• Text
▼

How Wealthy Towns Keep People With Housing Vouchers Out — ProPublica

This article was produced in partnership with The Connecticut Mirror, which is a member of the ProPublica Local Reporting Network.

ProPublica is a nonprofit newsroom that investigates abuses of power. Sign up to receive our biggest stories as soon as they’re published.

HARTFORD, Conn. — On a sweltering Saturday afternoon last June, Crystal Carter took a deep breath as she walked toward the red “for rent” sign.

Shaded by tall oak trees, the three-story duplex looked cozy. The first floor siding was painted yellow, with white railings leading to the front door. The windows appeared new, the lawn freshly cut.

Although the property was in Barry Square, on the edge of a struggling area in southern Hartford, the family outside buoyed Carter’s spirits. Four children giggled in a recliner in the front yard, singing along to the radio while their father packed a moving truck. Across the street were Trinity College’s dignified brick pillars, the entry to the elite school’s 100-acre campus.

Carter tried to tamp down her excitement, but this looked like the kind of place the 48-year-old single mother so desperately wanted for her five kids: no mouse traps, no chipped paint trying to camouflage mold.

He put down a crate and offered her a tour of the first-floor, four-bedroom unit. Inside, she marveled at the modern kitchen, finished hardwood floors and large closets.

“This is a lot of space. When are you putting this on the market?” she asked.

“It’s ready, if you want to do the application,” he told her. Rent was $1,500 a month.

Carter paused.

“I’ll be paying with a Section 8 voucher,” she said.

▲

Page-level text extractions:
▼

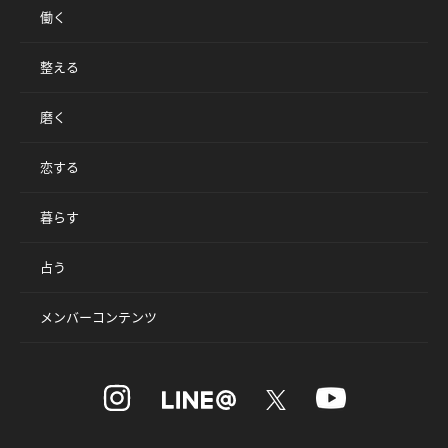
働く
整える
磨く
恋する
暮らす
占う
メンバーコンテンツ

▲

• Work instructions
#1 In the housing voucher article, which features did Carter marvel at inside the first-floor unit?
#2 According to the housing voucher article, how much was the monthly rent for the unit?
#3 Pick up the housing voucher article after its final line and keep writing.

• Task answers
#1 The modern kitchen, the finished hardwood floors and the large closets.

#2 $1,500 a month.

#3
“Yeah,” the man shot back. “I don’t do Section 8.”

Officially called Housing Choice Vouchers, Section 8 rent subsidies were supposed to help low-income people find decent housing outside poor communities. But, for the better part of a year, Carter had found the opposite. This was easily the 50th place she had toured since her landlord sold her last apartment and evicted her. Nearly all of them were in poor areas. They had holes in the wall, uncovered electrical outlets, even roaches and mice. When she hit upon something clean, she learned not to ask too many questions. She complimented the landlord, talked about her children and emphasized that she didn’t smoke. None of it seemed to matter, though, once she uttered two words: Section 8.

Now, as Carter showed herself out of the first-floor rental, she felt panic welling within. “There really are no doors open for people that have a voucher,” she said afterward. “It makes you feel ashamed to even have one.” Typically, vouchers come with a time limit to find housing, and Carter had already won three extensions. She wasn’t sure she’d get another.

She had just 40 days left to find a place to live.

As the federal government retreated from building new public housing in the 1970s, it envisioned Section 8 vouchers as a more efficient way of subsidizing housing for the poor in the private market. They now constitute the largest rental assistance program in the country, providing almost $23 billion in aid each year to 2.2 million households. Local housing authorities administer the program with an annual budget from Washington and are given wide latitude on how many vouchers they hand out and how much each is worth. The bulk of the vouchers are reserved for families who make 30% or less of an area’s median income. That is $30,300 or less for a family of four in Hartford.

For years, researchers and policymakers have lamented the program’s failure to achieve one of its key goals: giving families a chance at living in safer communities with better schools. Low-income people across the country struggle to use their vouchers outside of high-poverty neighborhoods.

In Connecticut, the problem is especially acute. An analysis of federal voucher data by The Connecticut Mirror and ProPublica found that 55% of the state’s nearly 35,000 voucher holders live in neighborhoods with concentrated poverty. That’s higher than the national average of 49% and the rates in 43 other states.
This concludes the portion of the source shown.